Catholic educators have to help their students become saints to measure their fruitfulness.
“As Catholic educators we have an obligation to take seriously, the fostering in our students of a relationship with God and Jesus Christ,” said the Most Reverend, Archbishop of Vancouver, J. Michael Miller.
His Grace told an Archdiocese of Sydney conference for religious educators and Principals that Catholic schools did not exist to serve the economic rationale of preparing people for the labour market.
“We cannot allow such a vision to dominate who we are,” he said.
“You’re not in this to provide better and more successful workers for the Australian economy, such a vision is simply too narrow,” he told school leaders at the “Unpacking the Archbishop’s Charter” day.
The Archbishop’s Charter for Catholic Schools was published by the Most Reverend, Archbishop Anthony Fisher as a statement of the vision and mission of Catholic schools in the Archdiocese of Sydney.
Archbishop Miller said the school curriculum should help students to reflect on the great problems of our time and he quoted the Charter that echoed this call.
“Everything that happens in Catholic schools should lead to an encounter with the living Christ,” he said referring to the statement from the Congregation for Catholic Education in 2014.
He told the gathering that spirituality is the guiding principle of education.
His Grace said there should be a spirituality of communion at schools that c contradicts the values of competition and the “getting ahead” attitude in society.
He said this communion should consist of mutual trust and responsibility rather than ruthless competition and damaging indifference.

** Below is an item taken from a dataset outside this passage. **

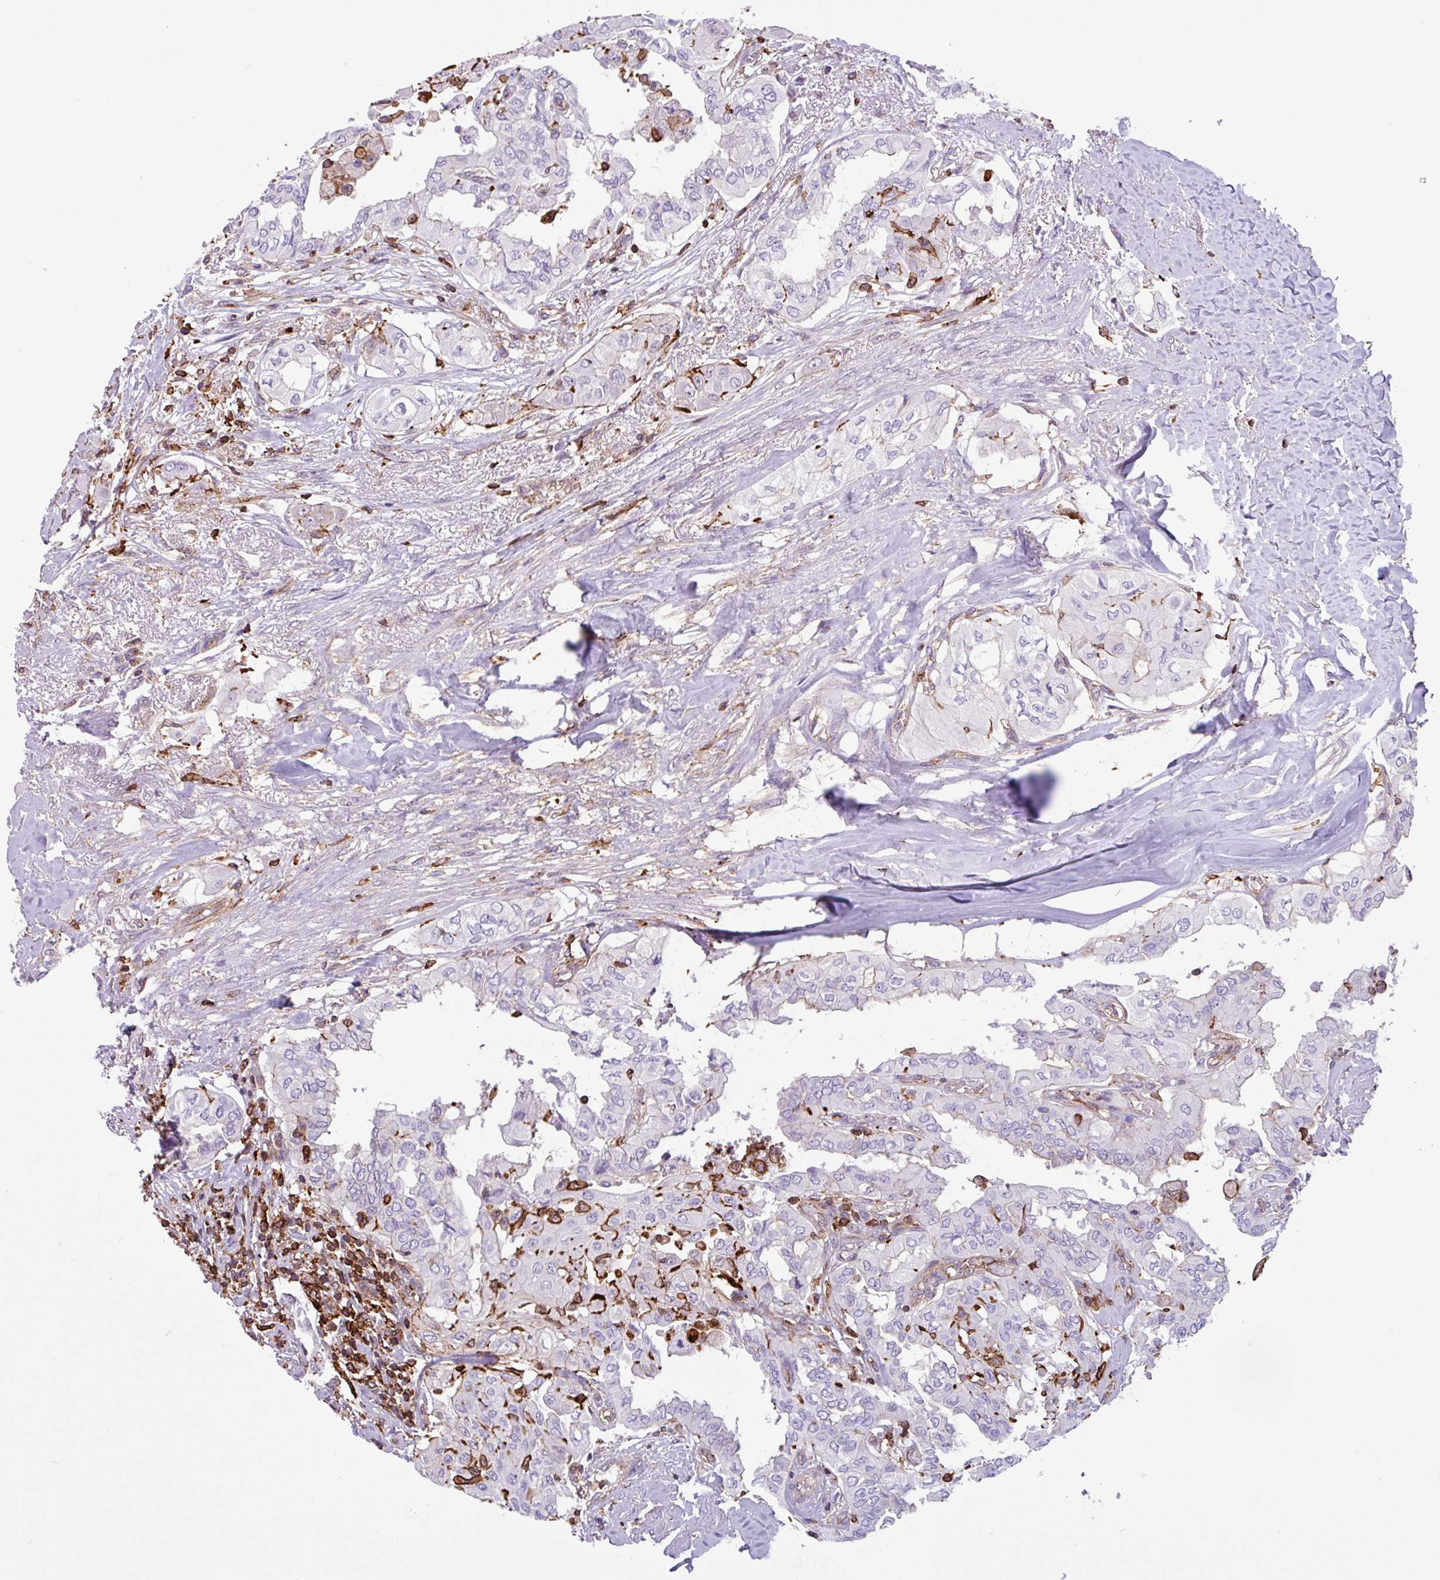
{"staining": {"intensity": "negative", "quantity": "none", "location": "none"}, "tissue": "thyroid cancer", "cell_type": "Tumor cells", "image_type": "cancer", "snomed": [{"axis": "morphology", "description": "Papillary adenocarcinoma, NOS"}, {"axis": "topography", "description": "Thyroid gland"}], "caption": "This photomicrograph is of thyroid papillary adenocarcinoma stained with immunohistochemistry (IHC) to label a protein in brown with the nuclei are counter-stained blue. There is no expression in tumor cells. Brightfield microscopy of IHC stained with DAB (brown) and hematoxylin (blue), captured at high magnification.", "gene": "PPP1R18", "patient": {"sex": "female", "age": 59}}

He said if the Catholic faith is not taught at Catholic schools, then secularism fills the void and Catholic schools needed to teach “what is true, what is good, what is beautiful”, he said.
“At the heart of Catholic education there is always Jesus Christ,”
Archbishop Miller said there is a unique Catholic take on the world because of a culture “shaped by reflection, action, service, doctrine, prayer – all grounded in the teachings of Jesus Christ,”
“We don’t merely teach about him, anyone can do that… religious instruction without evangelisation is no longer sufficient… their separation is disastrous,” he told the group.
He quoted Pope John Paul II when he visited Melbourne in 1986 who told teachers: “You are not isolated agents in an impersonal bureaucracy, you are not merely professional educators, you are called to be faith inspired collaborators in the heart of the Christian community.”
He said it was the sacred duty of teachers to pass on the faith.
“The duty of a teacher is, as Pope Francis likes to say, to proclaim “the joy of the Gospel”,” he said.
Schools must be examples of Christian life and, he said, if teachers are not at that stage in spiritual maturity, it’s up to the leaders of schools to provide them with help to accompany them on that journey.
“A disgruntled or dissident teacher is a fish out of water and I think has no place in a Catholic school to which parents entrust their children for formation in the faith,”
They cannot give the expected witness, he added.
In his address called “Nurturing authentic Catholic school communities”, he told school educators that Catholic schools need to be more intentional in a secular world.
“They need to show witness grounded in the Gospel,” he said.
When asked by About Catholic Schools to describe “intentionality” and if Family Educators were an example of this, His Grace said he was not aware of the Family Educator role in Archdiocese schools but that it was a very strong way to demonstrate intentional faith.
His Grace said it was wonderful that the Archdiocese had the resources to do it but the role did not exist in Canadian Catholic schools.
“That’s a great blessing and it’s not common in the United States either, the role of the Family Educator is dumped on everyone, … you’ve got something that’s terrific then,” he said.
He said Catholics should not be ashamed of the fact that we are Catholic and that our views are based on the Gospel.
“In Canada we have a temptation to make everything appear as if it’s widely shared by people who are non-believers… many things are, but somethings clearly are not,”
“I think we now have to be probably clearer about that and people should be tolerant of views that are expressed from a perspective that is built upon faith,”
He reminded the group that the Pope has issued an urgent appeal to chart a new way forward in evangelising the faith.
His Grace has been Archbishop of Vancouver since 2009 and his episcopal motto is “to serve the truth”.
In 2003, he was appointed Secretary of the Vatican’s Congregation for Catholic Education.
He has had leadership roles in Catholic education for decades. He’s run seminaries, sat on school boards, been president of a university and is an esteemed author.